By ImamMalik Abdullahi Kaga
The rate at which vernacular speaking is becoming rampant in schools (public and private) is so alarming. From elementary to secondary school, our children develop the ability to speak English or Arabic. But, without learning and practising it constantly, you can never be fluent in a language.
English is the official language in Nigeria, yet many people find it challenging to communicate with it. To convey your thoughts or ideas effectively and get well understood by others in many parts of the world, you must have the ability to communicate with the promising language – English because it’s a global language.
It’s regrettable and disappointing that a graduate with a bachelor’s degree or postgrad degree cannot speak or write in the official language appropriately. This, no doubt, results from one’s failure to learn it right from primary and secondary years (childhood). We cannot deny that most of us – northerners – have this weakness. But what could’ve led to this terrible mistake? First, the communication medium in our school days is often our mother tongue (Hausa).
Sadly, most schools don’t emphasise the need to use English to communicate among pupils or students. Some in question subscribe to the idea that (the English) language doesn’t determine one’s intelligence. Arguably, it is not, but we should consider the awful effect of not being able to use it correctly.
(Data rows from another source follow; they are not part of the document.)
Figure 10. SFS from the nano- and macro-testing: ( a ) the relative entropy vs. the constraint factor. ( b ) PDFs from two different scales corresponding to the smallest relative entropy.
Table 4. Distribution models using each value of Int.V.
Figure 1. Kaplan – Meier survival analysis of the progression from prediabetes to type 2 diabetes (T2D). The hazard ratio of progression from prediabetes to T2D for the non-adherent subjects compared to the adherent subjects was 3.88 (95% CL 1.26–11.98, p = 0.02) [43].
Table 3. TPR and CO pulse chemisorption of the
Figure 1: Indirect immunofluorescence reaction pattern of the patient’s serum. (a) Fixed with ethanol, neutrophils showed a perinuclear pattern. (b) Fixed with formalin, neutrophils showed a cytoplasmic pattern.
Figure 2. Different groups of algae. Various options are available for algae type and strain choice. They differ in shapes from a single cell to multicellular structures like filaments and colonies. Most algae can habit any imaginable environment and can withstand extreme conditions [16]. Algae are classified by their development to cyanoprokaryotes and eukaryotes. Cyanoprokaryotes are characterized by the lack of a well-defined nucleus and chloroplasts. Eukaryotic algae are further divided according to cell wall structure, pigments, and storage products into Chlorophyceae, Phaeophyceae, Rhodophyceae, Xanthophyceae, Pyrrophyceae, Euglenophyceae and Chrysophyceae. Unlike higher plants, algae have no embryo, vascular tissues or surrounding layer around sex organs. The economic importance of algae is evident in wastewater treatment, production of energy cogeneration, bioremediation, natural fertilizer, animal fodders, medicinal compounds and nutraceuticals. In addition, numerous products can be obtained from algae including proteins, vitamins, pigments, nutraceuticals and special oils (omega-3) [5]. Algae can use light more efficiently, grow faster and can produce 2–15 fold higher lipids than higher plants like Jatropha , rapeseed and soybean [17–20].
To be candid, you hardly find pupils or students communicating in English and Arabic (for bilingual schools) during school hours. For example, some teachers contribute to the escalation of this menace.
Some teach using vernacular, while others aren’t willing to prevent pupils or students from speaking it (vernacular). However, some unwisely claim that the students need a clear explanation of the treated topic. Hence, they use the local dialects to explain. This, however, doesn’t justify explaining lessons in local dialects because educationists have many teaching strategies.
Accordingly, teachers have this “disgusting” habit of speaking to students in the local dialects during class hours or break time. The students respond equally in the local dialects. During break hours, students communicate in the local languages without fear of being caught and penalised for that because the schools they attend don’t impose or simply disregard the rule.
If the abovementioned issue prevails, the coming generations will most likely succumb to the temptations to communicate in their mother tongue. Therefore, school proprietors and their managements should wake up from their deep slumber and confront this issue head-on, which helps deteriorate our education standard.
I believe teachers and prefects are the most powerful “tools” that could influence the students to comply with this because they play vital roles in shaping and correcting the students/pupils if they tend to stray.